ACTIVITY - Copy out the entire listing, keeping each line exactly as it is.

__________________________________________________

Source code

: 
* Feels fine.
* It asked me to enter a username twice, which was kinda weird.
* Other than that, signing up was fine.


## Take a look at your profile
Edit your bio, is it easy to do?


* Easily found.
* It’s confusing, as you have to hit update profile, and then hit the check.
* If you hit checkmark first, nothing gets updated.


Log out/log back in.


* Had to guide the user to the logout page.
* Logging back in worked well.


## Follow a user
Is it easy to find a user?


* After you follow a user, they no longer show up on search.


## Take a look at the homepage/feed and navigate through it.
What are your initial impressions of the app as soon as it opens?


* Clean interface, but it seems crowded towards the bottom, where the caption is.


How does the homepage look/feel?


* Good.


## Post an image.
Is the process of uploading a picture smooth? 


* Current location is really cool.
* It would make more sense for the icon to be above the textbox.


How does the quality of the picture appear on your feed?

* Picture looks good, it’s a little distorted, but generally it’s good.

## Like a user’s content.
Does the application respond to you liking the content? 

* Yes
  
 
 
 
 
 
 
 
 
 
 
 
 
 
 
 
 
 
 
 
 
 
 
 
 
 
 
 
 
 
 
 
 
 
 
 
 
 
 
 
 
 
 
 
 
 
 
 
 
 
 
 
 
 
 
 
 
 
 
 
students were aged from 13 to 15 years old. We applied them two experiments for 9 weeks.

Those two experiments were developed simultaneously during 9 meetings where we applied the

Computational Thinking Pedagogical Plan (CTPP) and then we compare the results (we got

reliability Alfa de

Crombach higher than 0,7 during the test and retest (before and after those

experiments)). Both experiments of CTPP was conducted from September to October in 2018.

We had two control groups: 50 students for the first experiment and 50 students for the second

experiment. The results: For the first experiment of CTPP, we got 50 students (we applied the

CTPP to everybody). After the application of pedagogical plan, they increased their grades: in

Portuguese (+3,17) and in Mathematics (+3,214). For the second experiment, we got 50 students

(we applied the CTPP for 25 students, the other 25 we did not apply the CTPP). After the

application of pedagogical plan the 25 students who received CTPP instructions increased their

__________________________________________________

PROBLEM SOLUTION -
Source code

: 
* Feels fine.
* It asked me to enter a username twice, which was kinda weird.
* Other than that, signing up was fine.


## Take a look at your profile
Edit your bio, is it easy to do?


* Easily found.
* It’s confusing, as you have to hit update profile, and then hit the check.
* If you hit checkmark first, nothing gets updated.


Log out/log back in.


* Had to guide the user to the logout page.
* Logging back in worked well.


## Follow a user
Is it easy to find a user?


* After you follow a user, they no longer show up on search.


## Take a look at the homepage/feed and navigate through it.
What are your initial impressions of the app as soon as it opens?


* Clean interface, but it seems crowded towards the bottom, where the caption is.


How does the homepage look/feel?


* Good.


## Post an image.
Is the process of uploading a picture smooth? 


* Current location is really cool.
* It would make more sense for the icon to be above the textbox.


How does the quality of the picture appear on your feed?

* Picture looks good, it’s a little distorted, but generally it’s good.

## Like a user’s content.
Does the application respond to you liking the content? 

* Yes
  
 
 
 
 
 
 
 
 
 
 
 
 
 
 
 
 
 
 
 
 
 
 
 
 
 
 
 
 
 
 
 
 
 
 
 
 
 
 
 
 
 
 
 
 
 
 
 
 
 
 
 
 
 
 
 
 
 
 
 
students were aged from 13 to 15 years old. We applied them two experiments for 9 weeks.

Those two experiments were developed simultaneously during 9 meetings where we applied the

Computational Thinking Pedagogical Plan (CTPP) and then we compare the results (we got

reliability Alfa de

Crombach higher than 0,7 during the test and retest (before and after those

experiments)). Both experiments of CTPP was conducted from September to October in 2018.

We had two control groups: 50 students for the first experiment and 50 students for the second

experiment. The results: For the first experiment of CTPP, we got 50 students (we applied the

CTPP to everybody). After the application of pedagogical plan, they increased their grades: in

Portuguese (+3,17) and in Mathematics (+3,214). For the second experiment, we got 50 students

(we applied the CTPP for 25 students, the other 25 we did not apply the CTPP). After the

application of pedagogical plan the 25 students who received CTPP instructions increased their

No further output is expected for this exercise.